Pikiran yang negatif seperti stres secara tidak lamgsung dapat menyebabkan
perubahan biokimia dalam tubuh yang menyebabkan tubuh menjadi rawan kanker.
stress dapat menyebabkan sel kanker dapat berkembang secara abnormal. Hal ini
dikarenakan ketika individu stres, kekebalan tubuh (imunitas) akan melemah, dan
sel-sel kanker akan lebih mudah berkembang (Liwidjaja dan kuntaraf, 2018).

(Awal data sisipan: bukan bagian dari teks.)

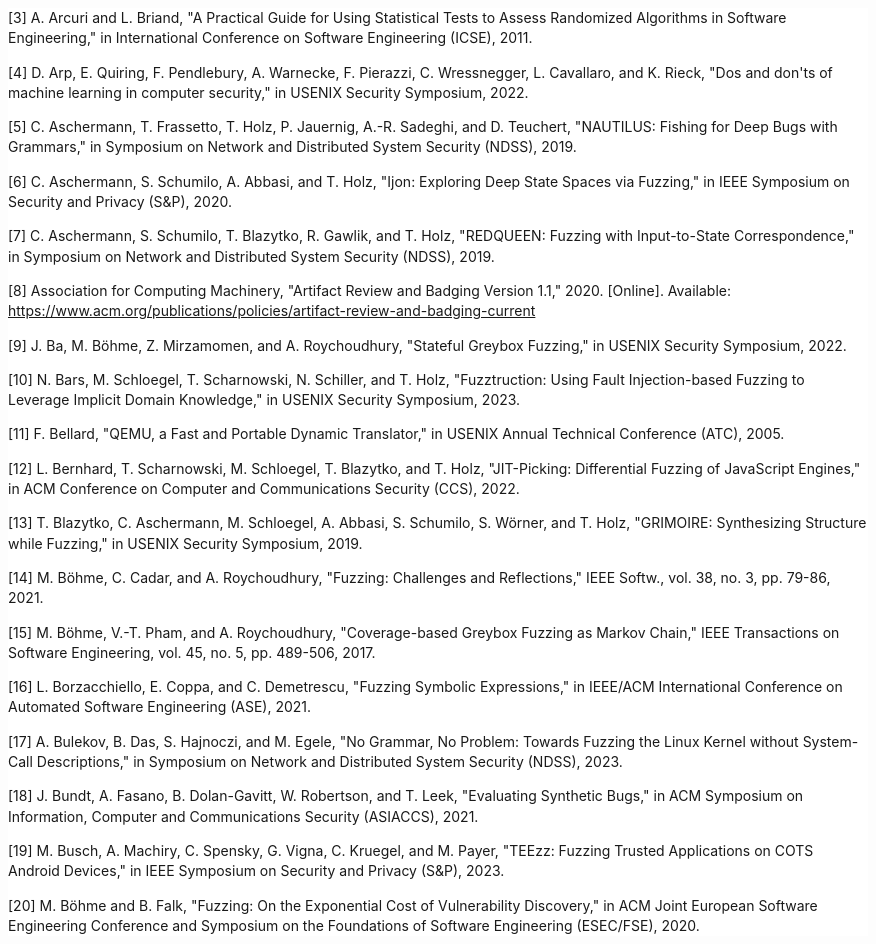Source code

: [3] A. Arcuri and L. Briand, "A Practical Guide for Using Statistical Tests to Assess Randomized Algorithms in Software Engineering," in International Conference on Software Engineering (ICSE), 2011.

[4] D. Arp, E. Quiring, F. Pendlebury, A. Warnecke, F. Pierazzi, C. Wressnegger, L. Cavallaro, and K. Rieck, "Dos and don'ts of machine learning in computer security," in USENIX Security Symposium, 2022.

[5] C. Aschermann, T. Frassetto, T. Holz, P. Jauernig, A.-R. Sadeghi, and D. Teuchert, "NAUTILUS: Fishing for Deep Bugs with Grammars," in Symposium on Network and Distributed System Security (NDSS), 2019.

[6] C. Aschermann, S. Schumilo, A. Abbasi, and T. Holz, "Ijon: Exploring Deep State Spaces via Fuzzing," in IEEE Symposium on Security and Privacy (S&P), 2020.

[7] C. Aschermann, S. Schumilo, T. Blazytko, R. Gawlik, and T. Holz, "REDQUEEN: Fuzzing with Input-to-State Correspondence," in Symposium on Network and Distributed System Security (NDSS), 2019.

[8] Association for Computing Machinery, "Artifact Review and Badging Version 1.1," 2020. [Online]. Available: https://www.acm.org/publications/policies/artifact-review-and-badging-current

[9] J. Ba, M. Böhme, Z. Mirzamomen, and A. Roychoudhury, "Stateful Greybox Fuzzing," in USENIX Security Symposium, 2022.

[10] N. Bars, M. Schloegel, T. Scharnowski, N. Schiller, and T. Holz, "Fuzztruction: Using Fault Injection-based Fuzzing to Leverage Implicit Domain Knowledge," in USENIX Security Symposium, 2023.

[11] F. Bellard, "QEMU, a Fast and Portable Dynamic Translator," in USENIX Annual Technical Conference (ATC), 2005.

[12] L. Bernhard, T. Scharnowski, M. Schloegel, T. Blazytko, and T. Holz, "JIT-Picking: Differential Fuzzing of JavaScript Engines," in ACM Conference on Computer and Communications Security (CCS), 2022.

[13] T. Blazytko, C. Aschermann, M. Schloegel, A. Abbasi, S. Schumilo, S. Wörner, and T. Holz, "GRIMOIRE: Synthesizing Structure while Fuzzing," in USENIX Security Symposium, 2019.

[14] M. Böhme, C. Cadar, and A. Roychoudhury, "Fuzzing: Challenges and Reflections," IEEE Softw., vol. 38, no. 3, pp. 79-86, 2021.

[15] M. Böhme, V.-T. Pham, and A. Roychoudhury, "Coverage-based Greybox Fuzzing as Markov Chain," IEEE Transactions on Software Engineering, vol. 45, no. 5, pp. 489-506, 2017.

[16] L. Borzacchiello, E. Coppa, and C. Demetrescu, "Fuzzing Symbolic Expressions," in IEEE/ACM International Conference on Automated Software Engineering (ASE), 2021.

[17] A. Bulekov, B. Das, S. Hajnoczi, and M. Egele, "No Grammar, No Problem: Towards Fuzzing the Linux Kernel without System-Call Descriptions," in Symposium on Network and Distributed System Security (NDSS), 2023.

[18] J. Bundt, A. Fasano, B. Dolan-Gavitt, W. Robertson, and T. Leek, "Evaluating Synthetic Bugs," in ACM Symposium on Information, Computer and Communications Security (ASIACCS), 2021.

[19] M. Busch, A. Machiry, C. Spensky, G. Vigna, C. Kruegel, and M. Payer, "TEEzz: Fuzzing Trusted Applications on COTS Android Devices," in IEEE Symposium on Security and Privacy (S&P), 2023.

[20] M. Böhme and B. Falk, "Fuzzing: On the Exponential Cost of Vulnerability Discovery," in ACM Joint European Software Engineering Conference and Symposium on the Foundations of Software Engineering (ESEC/FSE), 2020.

Hal ini tentu saja akan meminimalisir stres dan kecemasan dalam
menghadapi penyakit yang akan berdampak pada kesehatan pasien secara
keseluruhan. Ketika pasien kanker tidak mengalami stres dan terhindar dari pikiran
negatif, maka sistem imun akan membaik dan menekan perkembangan sel kanker.
Seperti yang dikatakan oleh Moreno et al (Denaro et al, 2014) jika stres berdampak
28
pada pertumbuhan kanker dan metastasis. Oleh karena itu, stres harus dihindari
pasien kanker agar tidak memperparah perkembangan sel kanker.
Raiya et al (2018) mengungkapkan bahwa koping religius positif yang baik
berdampak dengan kepuasan hidup. Kepuasan hidup yang dirasakan seseorang
akan berpengaruh pada ketenangan (Lee et al, 2017). Oleh demikian, dapat
dikatakan bahwa pasien kanker yang menggunakan koping religius positif akan
terhindar dari stres dan kecemasan sehingga merasakan ketenangan.
Koping yang baik ditunjukkan dengan melakukan hal-hal yang positif yang
membantu dalam pemulihan fisik maupun psikologis. Alberi dan Munafo (2011)
mengatakan bahwa faktor kognitif seperti koping stres yang dilakukan seseorang
memainkan peran penting dalam resiko kanker maupun perkembangannya dan
koping yang baik berkaitan dengan prognosis yang lebih baik dan perpanjangan
usia lebih besar.
Berdasarkan pemaparan di atas, dapat disimpulkan bahwa penggunaan
koping religius negatif akan membuat pasien terus menyalahkan dirinya merasakan
stres, cemas hingga depresi. Hal tersebut akan menjauhkan pasien dari ketenangan
hati. Begitu pula dengan penggunaan koping religius positif yang akan
meminimalisir stres dan kecemasan hingga menumbuhkan ketenangan hati pasien
kanker. Praktik agama seperti shalat, dzikir, berdoa dan mindfulness Islami juga
akan memberikan dampak ketenangan hati bagi pasien kanker.
29
D. Hipotesis
Hipotesis penelitian ini adalah adanya hubungan positif antara koping
religius positif dengan ketenangan hati pada pasien kanker dan adanya hubungan
negatif antara koping religius negatif dengan ketenangan hati pada pasien kanker.